According to one mega-retailer CEO, “Being a good steward of the environment and being an efficient and profitable business, are not mutually exclusive. In fact, they are one and the same.''
And no wonder! A single waterless urinal can save as much as 45,000 gallons of potable water annually—as much as a typical American household uses in an entire year.
It is the benefits of the system—in particular the cost savings—that draw the greatest attention. For instance, one expense many store owners and renters may not be aware of is the actual use and drainage fees to deliver, use, and drain water from their locations. It is estimated that this can cost anywhere from US$.80 to as much as $2.00 per gallon and these costs are usually passed on to the store owners and renters in the form of fees, rental surcharges, or through higher taxes.
On top of these charges is the actual cost for water. Although charges vary depending on several factors, a retail facility may expect to pay hundreds to several thousands of dollars annually for water.
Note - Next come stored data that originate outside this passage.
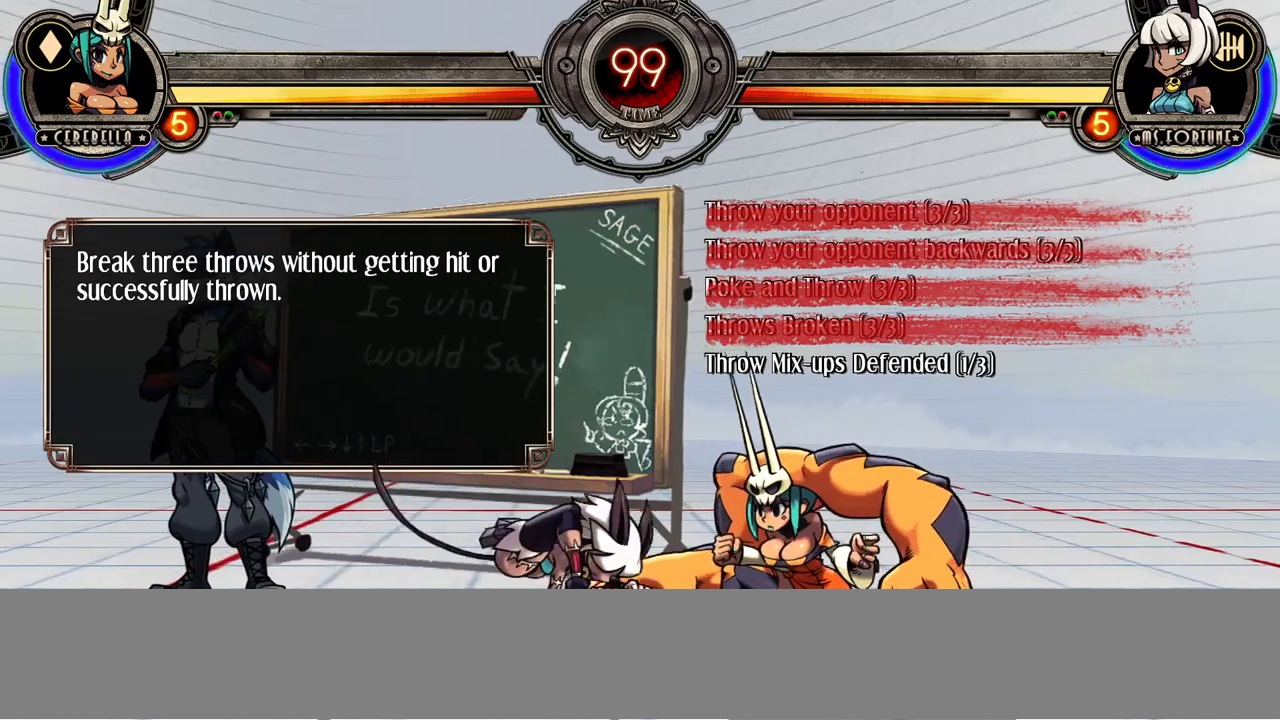
{"dt_ms": 500, "buttons": ["DPAD_RIGHT"], "events": []}
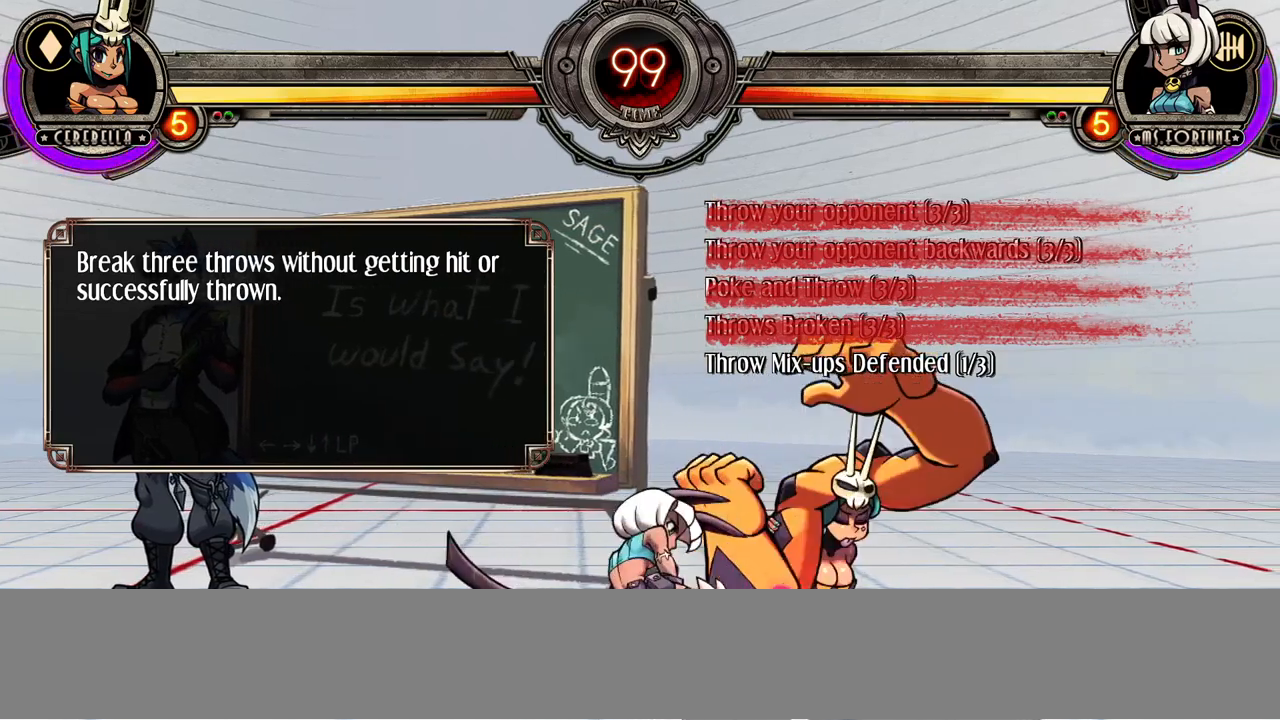
{"dt_ms": 500, "buttons": [], "events": [[50, "DPAD_RIGHT", "up"], [250, "DPAD_RIGHT", "down"], [400, "DPAD_RIGHT", "up"]]}
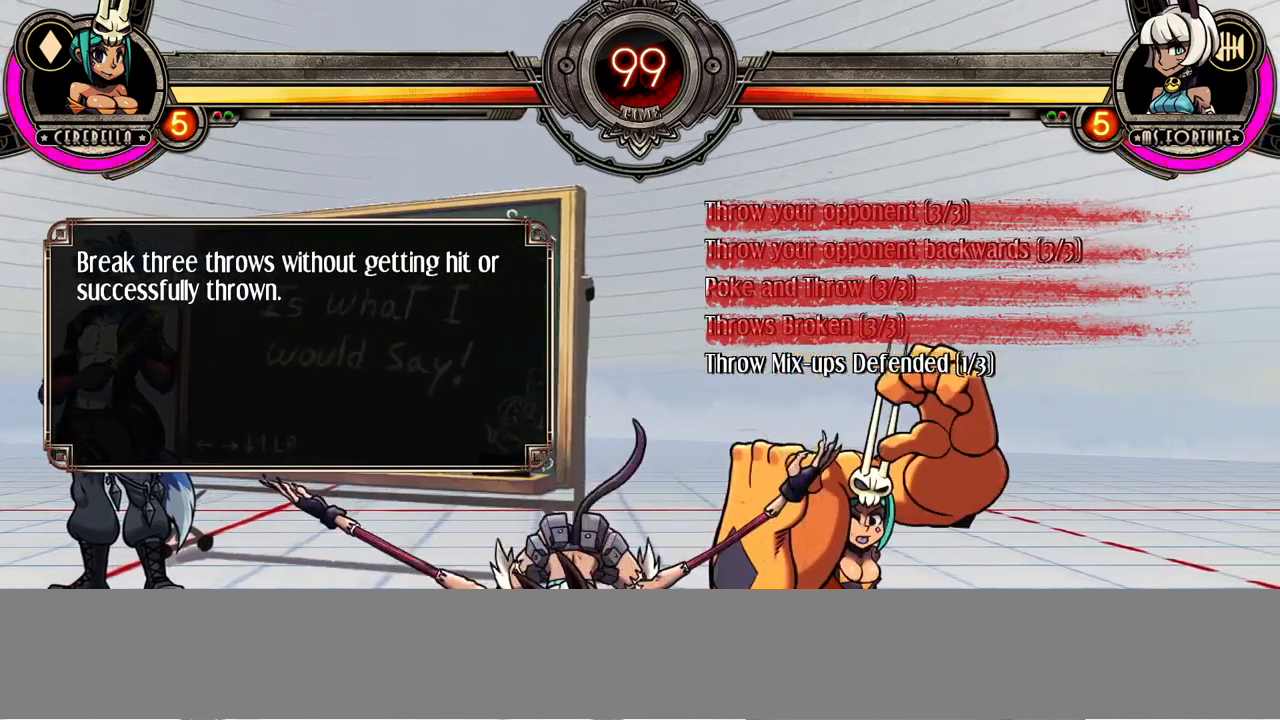
{"dt_ms": 500, "buttons": [], "events": []}
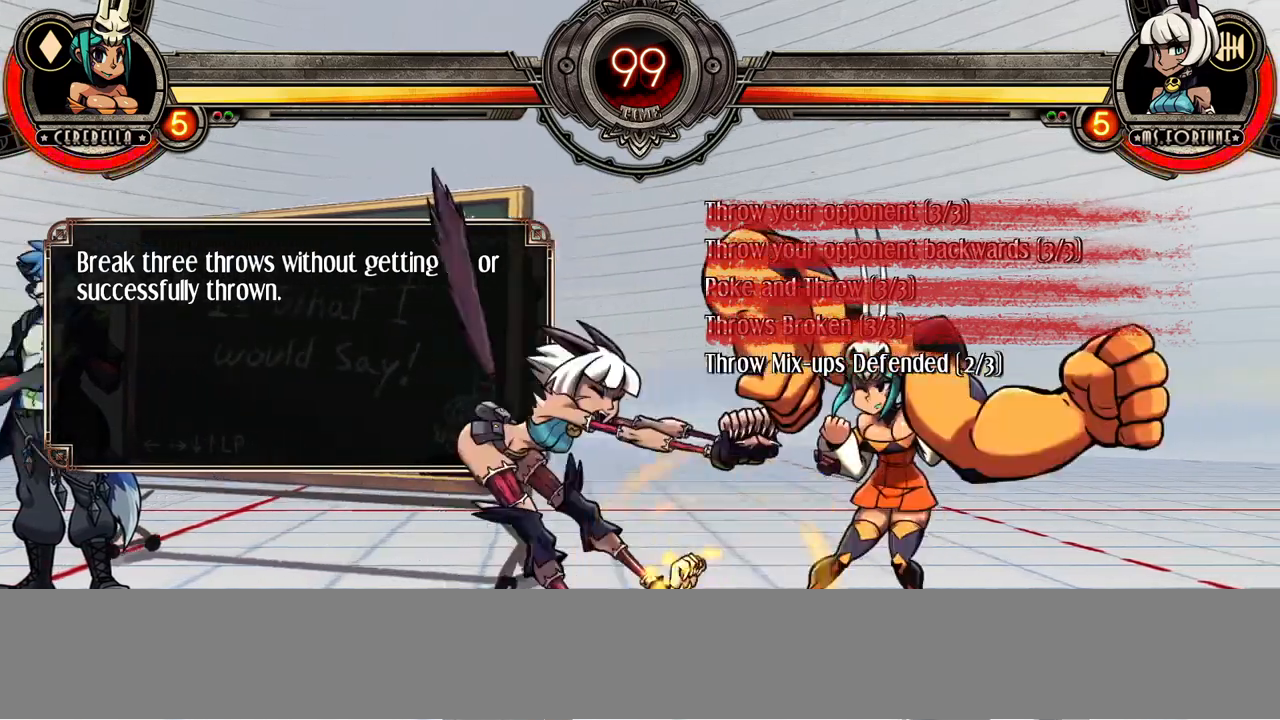
{"dt_ms": 1000, "buttons": []}
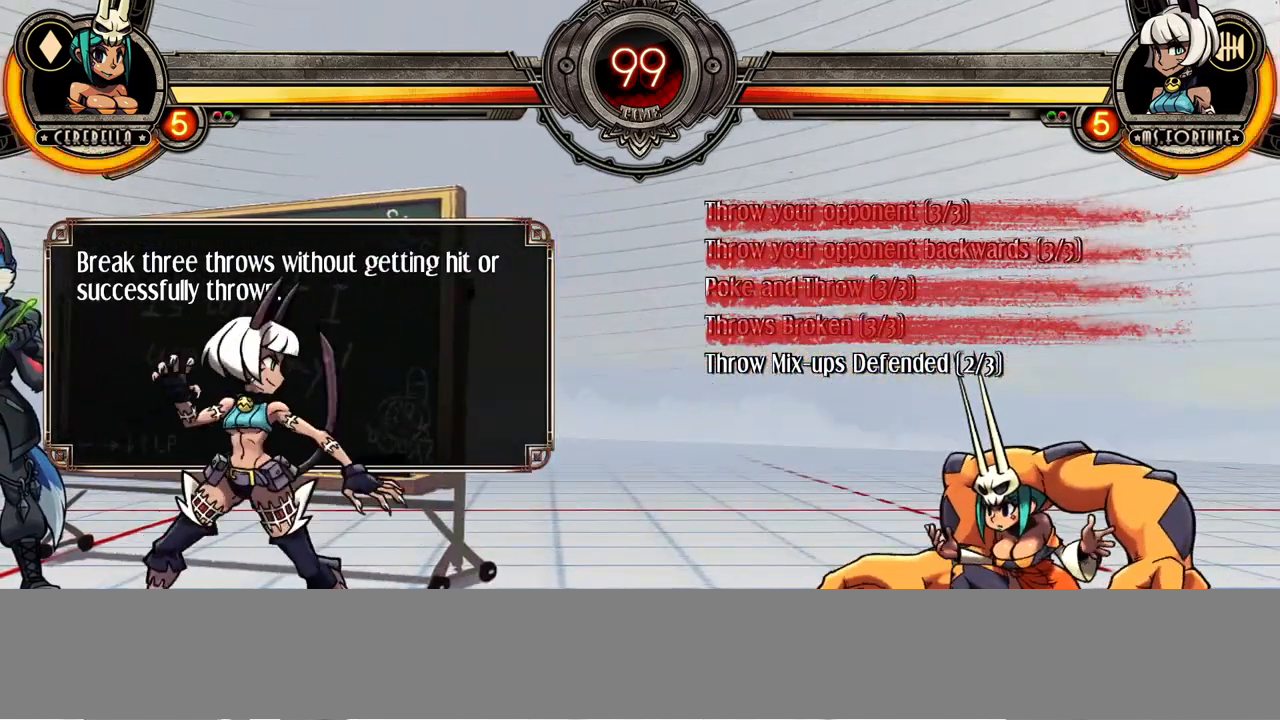
{"dt_ms": 500, "buttons": ["DPAD_RIGHT"], "events": [[500, "DPAD_RIGHT", "down"]]}
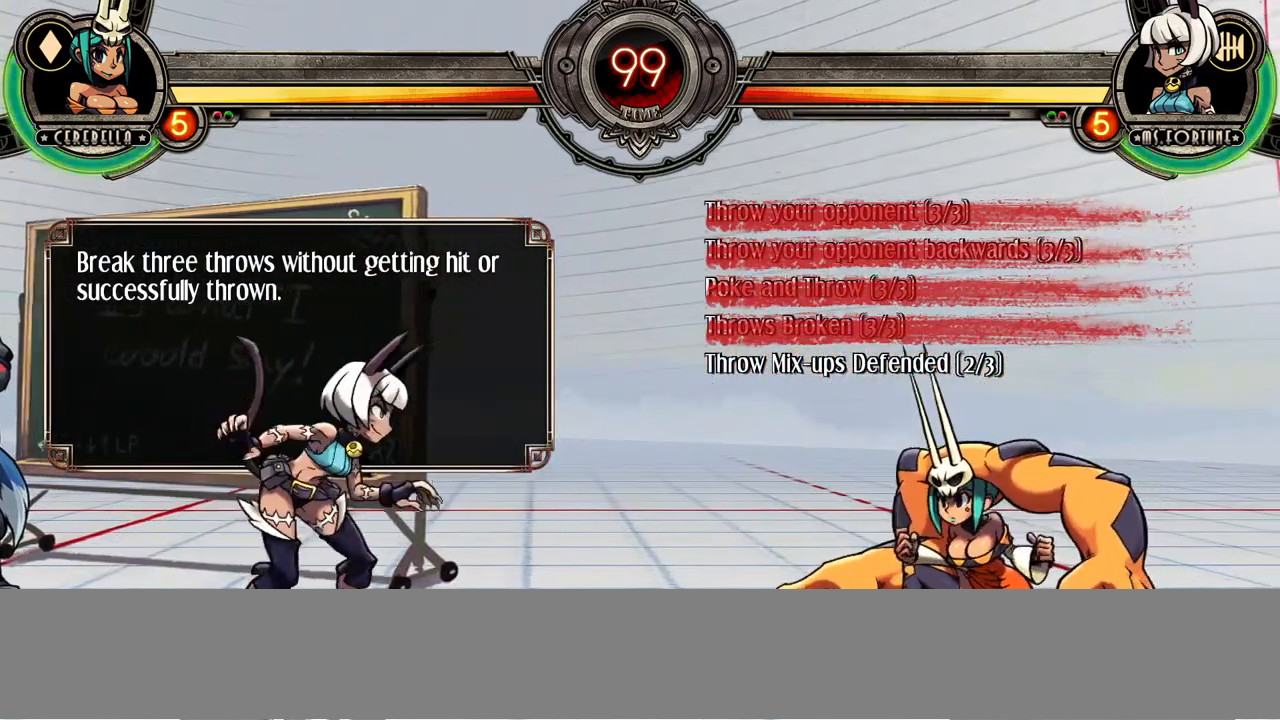
{"dt_ms": 500, "buttons": ["DPAD_RIGHT"], "events": []}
By replacing conventional urinals with waterless systems, there is the potential for both of these charges to be reduced significantly.
And the installation of waterless urinals is usually considerably less than that of a conventional urinal. "Since waterless urinals do not need to be connected to water,” says Klaus Reichardt, CEO and Founder of Waterless Co., “none of the plumbing necessary to deliver water to the urinal are necessary. “And usually these are the most expensive part of the installation.”
Although many expenses can be reduced with waterless urinals, there are costs to maintain them that building/store owners should be aware of. “In fact, with some no-water urinals, these charges can be so significant, they can actually eliminate the cost savings a facility was hoping for by going waterless,” says Reichardt.
According to Reichardt, there are a few manufacturers of waterless urinals in the United States today. Although quite similar in appearance and operation, each one uses a different trap system, which can affect maintenance requirements and operational costs.
Some models last only two to three months. And the price of replacement traps can vary—from as little as $6 to nearly $50. Additionally, although waterless urinals are cleaned essentially the same way as conventional units, on some models changing the traps can be a messy—and time consuming—job.
It is expected that many more retailers are going to be operating their facilities with sustainability in mind. They too will begin implementing Green cleaning systems, installing energy efficient lighting, energy efficient HVAC systems, and evaluating the carpets, floors, and paints they use based on their impact on the environment.
On the top of the list, when it comes to finding ways to better monitor and reduce water use, will be no-water urinals. As a result, we can expect new restroom and water conservation technologies introduced with more retail facilities installing waterless urinals.